▶ **Prompt 1**: Please revise the passage on eating disorder treatment between "In addition to" and "comprehensive treatment plan.", inclusive, replacing "psychoeducation" with "education".
▶ **Prompt 2**:
Answer these from the passage on eating disorder treatment:
(a) What does the treatment rely on?
(b) Who must decide together whether and how a protocol adjustment may be important for a particular patient?
(c) Besides behavioral treatment and nutritional rehabilitation, what is part of an intensive comprehensive treatment plan?

▶ **Document text**:
■ ■ ■
The unit’s behaviorally focused protocol provides structure and guidance to aid patients and providers through the challenges associated with achieving significant behavioral change for individuals with eating disorders, leading to improved eating, weight and general emotional health. The treatment relies on reinforcement of healthy changes and interruption of patterns of illness. (Attia 2009) Patients with eating disorders are commonly ambivalent about treatment and benefit from the support and clarity that accompany structured treatment programs. While not always possible, it is optimal to review the behavioral program with patients prior to admission, but even in the setting of prior review and agreement, patients may experience the plan as harsh or punitive and staff must be well versed in approaching questions and confrontations about program principles in a compassionate and clear manner. Finally, it is essential for staff to be mindful that clinical protocols are imperfect and may require adjustment in practice. Clinical treatment teams will need to decide together whether and how a protocol adjustment may be important for a particular patient.

In addition to the behavioral treatment and nutritional rehabilitation described above, individual and family psychoeducation and support are part of an intensive comprehensive treatment plan.
■ ■ ■
Multi-view scene reconstruction data:
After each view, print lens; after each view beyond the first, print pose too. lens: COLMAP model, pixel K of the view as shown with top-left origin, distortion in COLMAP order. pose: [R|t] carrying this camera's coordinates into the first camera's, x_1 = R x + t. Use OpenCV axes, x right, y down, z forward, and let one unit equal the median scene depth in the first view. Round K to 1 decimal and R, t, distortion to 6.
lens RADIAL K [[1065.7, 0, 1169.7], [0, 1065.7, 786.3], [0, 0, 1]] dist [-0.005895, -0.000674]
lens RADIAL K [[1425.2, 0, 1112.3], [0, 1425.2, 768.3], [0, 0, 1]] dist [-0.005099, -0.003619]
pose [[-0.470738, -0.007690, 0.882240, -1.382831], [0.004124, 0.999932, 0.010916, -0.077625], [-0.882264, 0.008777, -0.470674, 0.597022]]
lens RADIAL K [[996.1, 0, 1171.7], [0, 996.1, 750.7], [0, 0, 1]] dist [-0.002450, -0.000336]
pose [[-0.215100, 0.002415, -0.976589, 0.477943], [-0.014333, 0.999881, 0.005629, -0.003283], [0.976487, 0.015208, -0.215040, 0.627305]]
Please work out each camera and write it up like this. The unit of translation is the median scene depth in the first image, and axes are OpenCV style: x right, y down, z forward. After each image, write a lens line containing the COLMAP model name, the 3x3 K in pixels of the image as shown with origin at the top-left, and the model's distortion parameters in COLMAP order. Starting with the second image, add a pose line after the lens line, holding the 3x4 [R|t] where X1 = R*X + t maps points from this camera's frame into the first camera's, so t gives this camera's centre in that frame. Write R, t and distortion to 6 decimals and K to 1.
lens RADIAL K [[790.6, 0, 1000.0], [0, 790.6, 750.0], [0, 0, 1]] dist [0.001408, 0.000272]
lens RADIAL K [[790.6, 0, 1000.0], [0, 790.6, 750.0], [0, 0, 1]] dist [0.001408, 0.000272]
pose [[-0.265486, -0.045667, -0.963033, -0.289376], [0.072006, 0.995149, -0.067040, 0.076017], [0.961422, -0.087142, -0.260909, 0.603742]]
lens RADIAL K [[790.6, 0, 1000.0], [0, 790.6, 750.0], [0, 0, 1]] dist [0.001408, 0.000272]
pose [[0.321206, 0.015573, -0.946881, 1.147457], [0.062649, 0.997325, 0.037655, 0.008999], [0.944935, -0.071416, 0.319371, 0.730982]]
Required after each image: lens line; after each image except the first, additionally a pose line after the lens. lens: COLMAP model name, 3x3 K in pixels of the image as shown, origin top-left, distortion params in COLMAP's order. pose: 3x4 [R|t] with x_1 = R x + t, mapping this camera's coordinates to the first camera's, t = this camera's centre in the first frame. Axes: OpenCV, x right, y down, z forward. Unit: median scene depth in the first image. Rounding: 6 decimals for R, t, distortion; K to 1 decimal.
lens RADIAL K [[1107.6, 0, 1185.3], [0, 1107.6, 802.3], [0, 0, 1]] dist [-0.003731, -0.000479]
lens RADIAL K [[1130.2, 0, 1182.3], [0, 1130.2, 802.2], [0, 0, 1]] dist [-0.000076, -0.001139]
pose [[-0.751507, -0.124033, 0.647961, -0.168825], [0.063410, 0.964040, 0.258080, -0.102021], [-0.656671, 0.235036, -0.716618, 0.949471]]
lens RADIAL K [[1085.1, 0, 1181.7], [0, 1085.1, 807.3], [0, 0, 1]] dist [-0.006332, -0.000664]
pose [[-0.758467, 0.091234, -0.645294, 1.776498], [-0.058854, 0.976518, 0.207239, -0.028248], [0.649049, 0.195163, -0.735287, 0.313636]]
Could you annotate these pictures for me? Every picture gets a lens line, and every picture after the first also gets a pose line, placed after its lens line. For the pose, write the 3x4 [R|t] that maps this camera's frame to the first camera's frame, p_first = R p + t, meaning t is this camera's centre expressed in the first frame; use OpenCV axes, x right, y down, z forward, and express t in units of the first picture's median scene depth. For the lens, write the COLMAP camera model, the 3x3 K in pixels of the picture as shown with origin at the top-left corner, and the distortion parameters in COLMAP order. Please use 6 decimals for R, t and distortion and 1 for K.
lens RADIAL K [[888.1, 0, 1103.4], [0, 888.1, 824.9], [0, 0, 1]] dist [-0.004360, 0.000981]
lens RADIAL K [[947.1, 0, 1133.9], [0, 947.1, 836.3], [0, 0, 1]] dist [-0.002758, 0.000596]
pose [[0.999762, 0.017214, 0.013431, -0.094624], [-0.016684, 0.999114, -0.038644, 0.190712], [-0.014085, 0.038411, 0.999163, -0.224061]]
■ ■ ■
▶ **Answer area 1**:
In addition to the behavioral treatment and nutritional rehabilitation described above, individual and family education and support are part of an intensive comprehensive treatment plan.

▶ **Answer area 2**:
(a) Reinforcement of healthy changes and interruption of patterns of illness.
(b) Clinical treatment teams.
(c) Individual and family psychoeducation and support.